With the budgeting cycle coming towards completion, the manager has to assess whether plans are practical and realistic with respect to the present financial circumstances and restraints. There are pressing cash needs based on seasonal demand. The loans and borrowing that are required must be accounted for at five different dates, and the financial standing should be predicted. This is a redrafted account of Hanson Industries (B) and (C).
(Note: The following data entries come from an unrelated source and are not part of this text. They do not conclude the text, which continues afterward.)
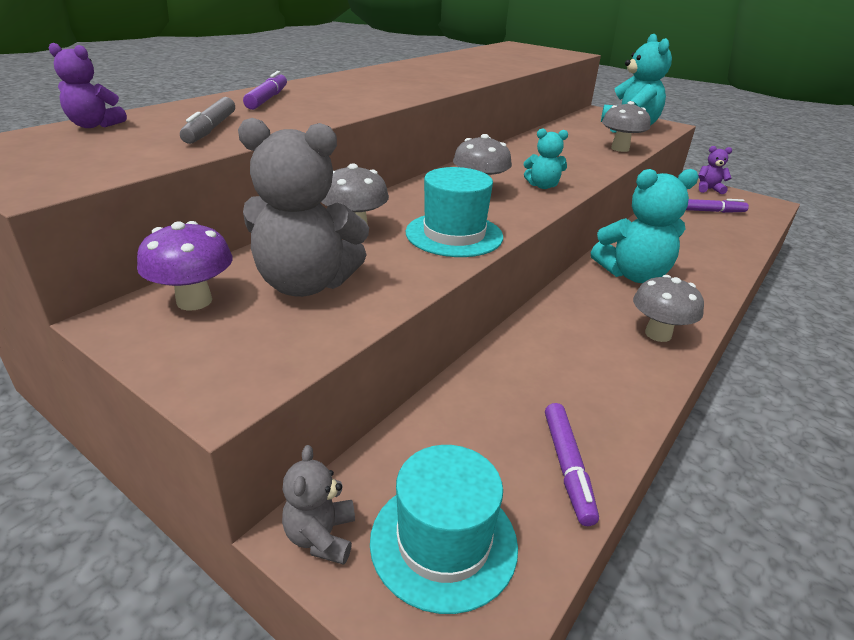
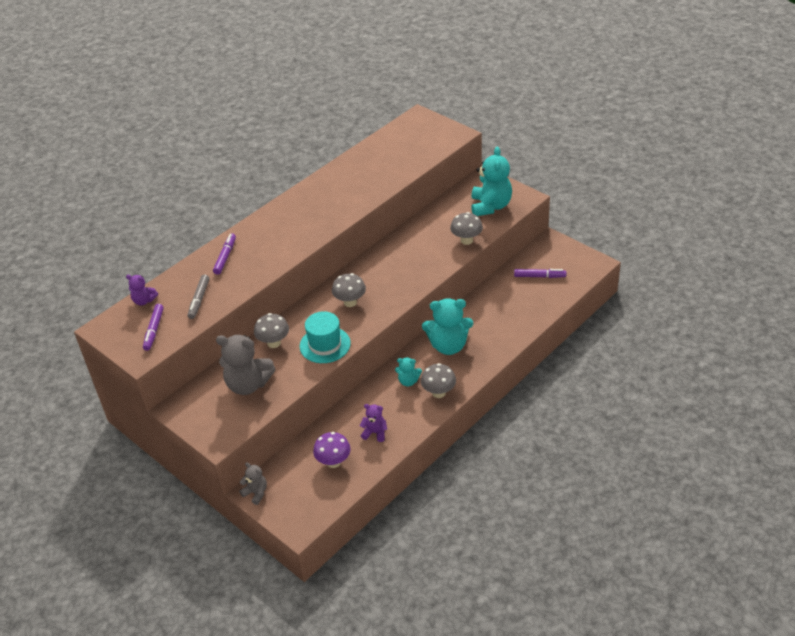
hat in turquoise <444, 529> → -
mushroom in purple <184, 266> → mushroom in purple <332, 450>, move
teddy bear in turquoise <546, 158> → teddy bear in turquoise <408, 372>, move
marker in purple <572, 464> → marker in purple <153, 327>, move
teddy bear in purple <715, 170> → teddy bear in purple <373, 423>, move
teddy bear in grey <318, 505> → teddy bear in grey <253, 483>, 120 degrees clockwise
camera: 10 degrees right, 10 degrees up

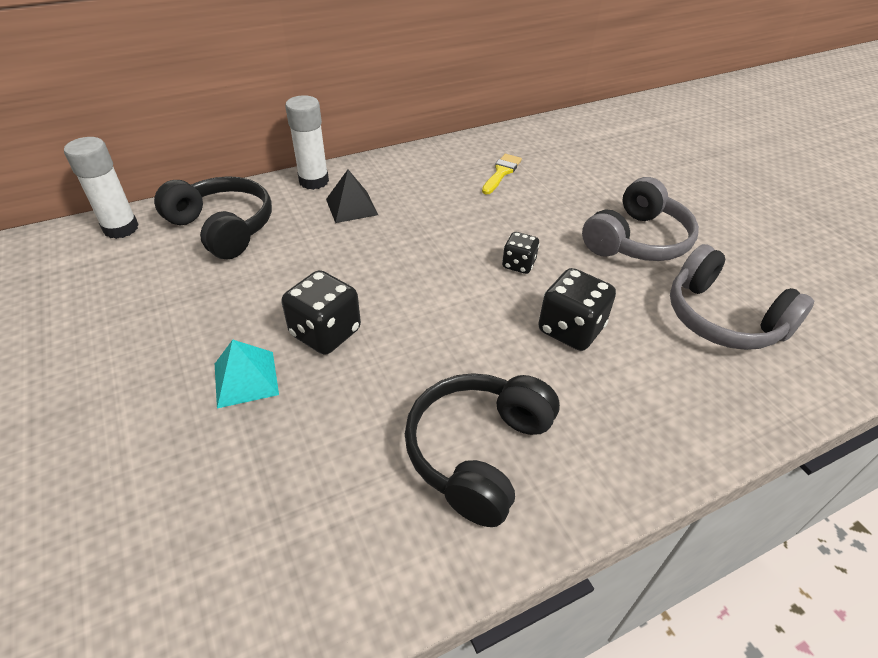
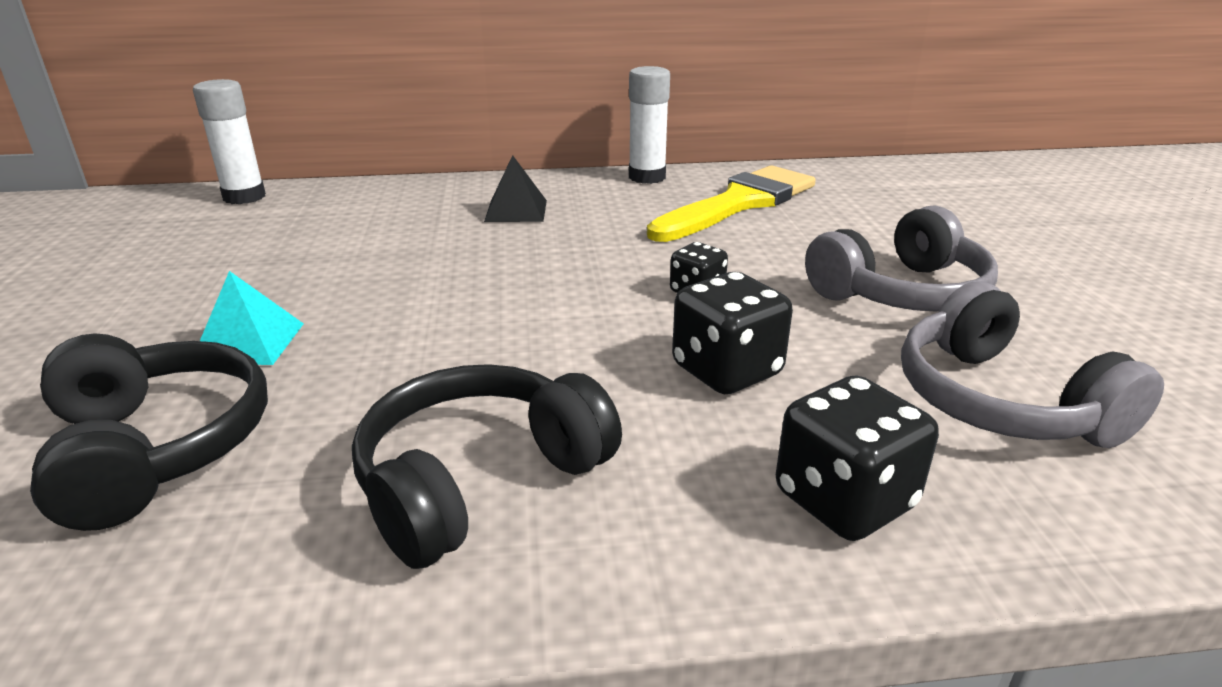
headphones in black <213, 218> → headphones in black <149, 432>, move
dice in black <321, 312> → dice in black <857, 458>, move
glue stick in white <307, 142> → glue stick in white <649, 125>, move
brush in yellow <502, 174> → brush in yellow <731, 203>, x2.12
camera: 20 degrees right, 15 degrees down

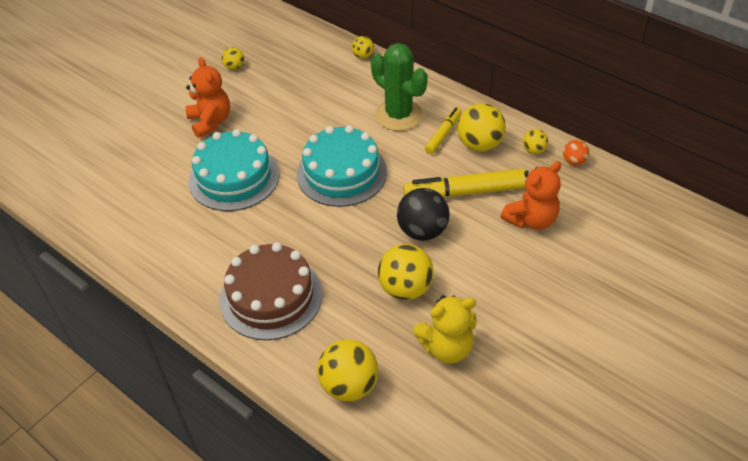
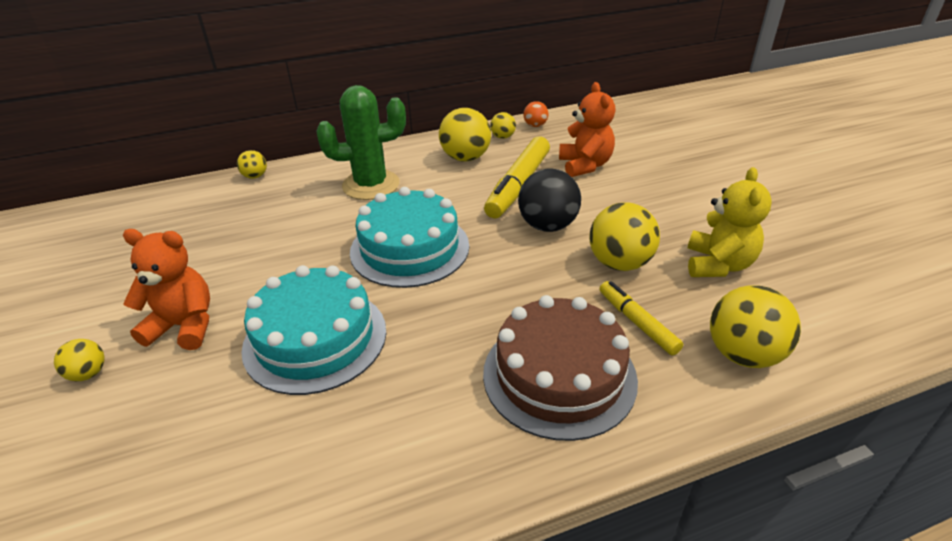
ball in yellow <233, 58> → ball in yellow <79, 360>, move
marker in yellow <443, 130> → marker in yellow <641, 318>, move
camera: 60 degrees left, 10 degrees down

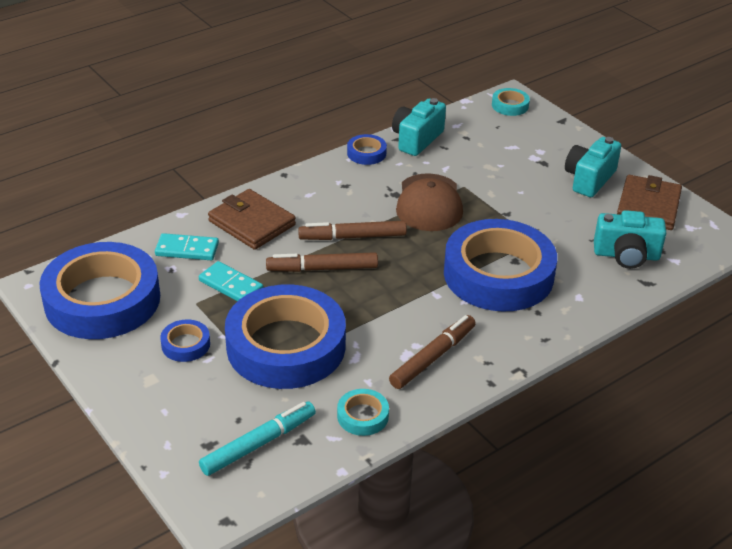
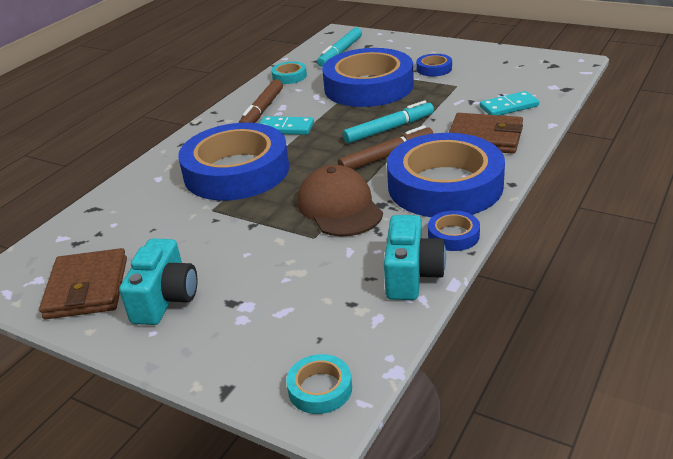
camera in turquoise <630, 239> → -
tape in blue <100, 290> → tape in blue <446, 175>, move
domino in turquoise <231, 281> → domino in turquoise <287, 125>, move
marker in brown <322, 262> → marker in turquoise <388, 121>
camera: 160 degrees right, 5 degrees down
Hanson Ski Products - Yearly Balance Sheets
Yearly and Projected
Using the information in the balance sheet for March 31, 1986 (Exhibit 2), and the fiscal year 1987 budgets (Exhibits 3 and 4), prepare a projected balance sheet for Hanson Ski Products for March 31, 1987. (To do this, you will need to estimate the size of the commercial bank loan—“Notes-bank”—on that date.) Does your balance sheet tell you whether or not the plans on which the budgets are based are feasible?
Project the size of the commercial bank loan at the end of each quarter of FY 1987. Can Hanson stay within the commercial banks’ line of credit of $4.2 million? Will the company have sufficient collateral?
Prepare quarterly balance sheets for Hanson Ski Products for June 30, 1986; September 30, 1986; and December 31, 1986. What do the four balance sheets you have prepared tell you about the financial structure and strength of Hanson Ski Products?
Denny Hanson was particularly concerned that the stockholder loans be paid off in November1986 when they were due, and he asked Dave Snyder, treasurer, to prepare a cash budget by months for the third quarter of FY 1987 (Exhibit 5). Do you see any problems in paying off the loans on time?What could Hanson do to be sure the loans can be paid?